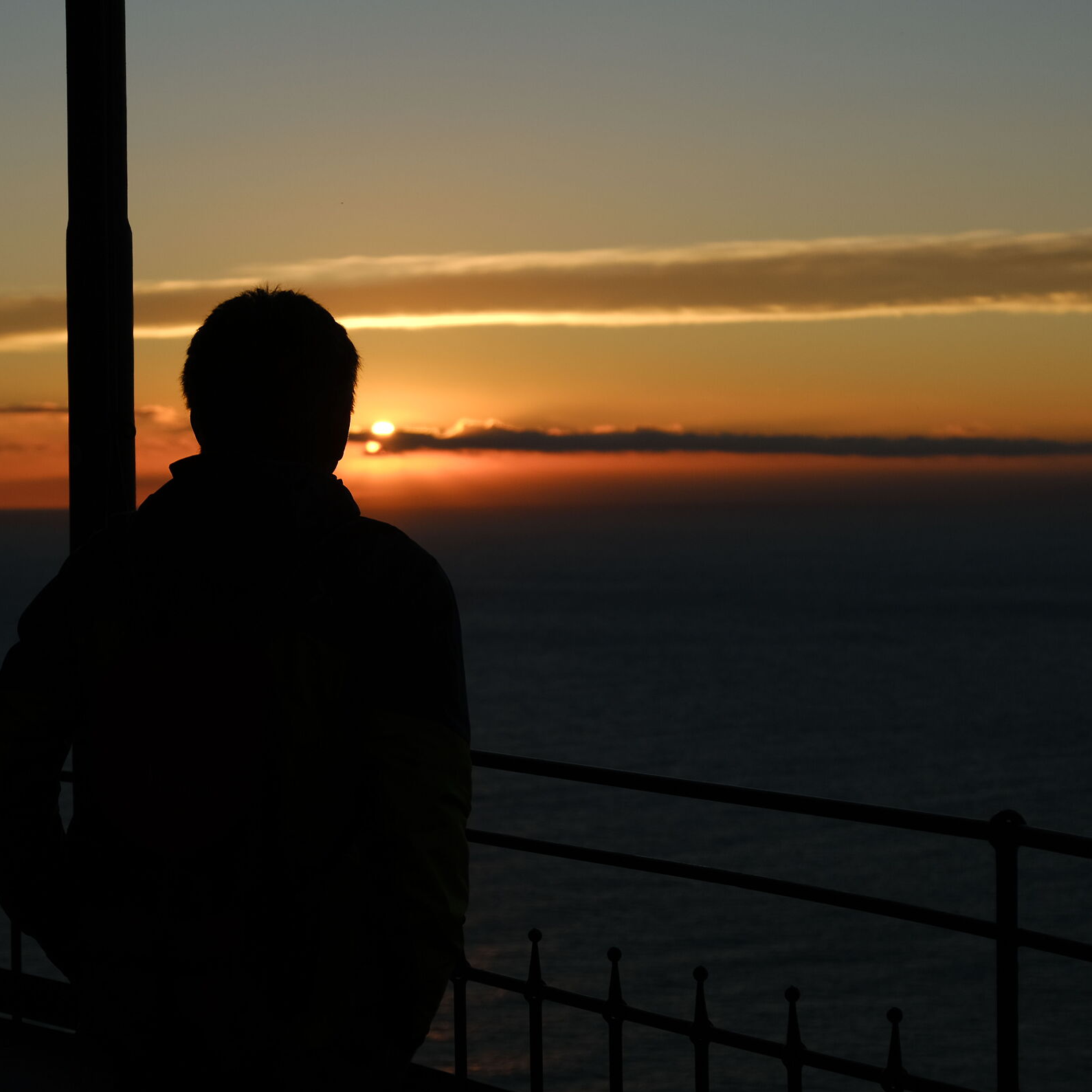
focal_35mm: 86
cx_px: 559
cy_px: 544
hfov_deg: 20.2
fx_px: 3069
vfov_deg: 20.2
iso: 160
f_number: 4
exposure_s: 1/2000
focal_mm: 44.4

━━━━━━━━━━━━━━━━━━━━━━━━━━━━━━

**EXERCISE DIRECTIONS**
In your copy of the entries above, keep the text exact and leave out the pictures.

**COMPLETED EXERCISE**
focal_35mm: 86
cx_px: 559
cy_px: 544
hfov_deg: 20.2
fx_px: 3069
vfov_deg: 20.2
iso: 160
f_number: 4
exposure_s: 1/2000
focal_mm: 44.4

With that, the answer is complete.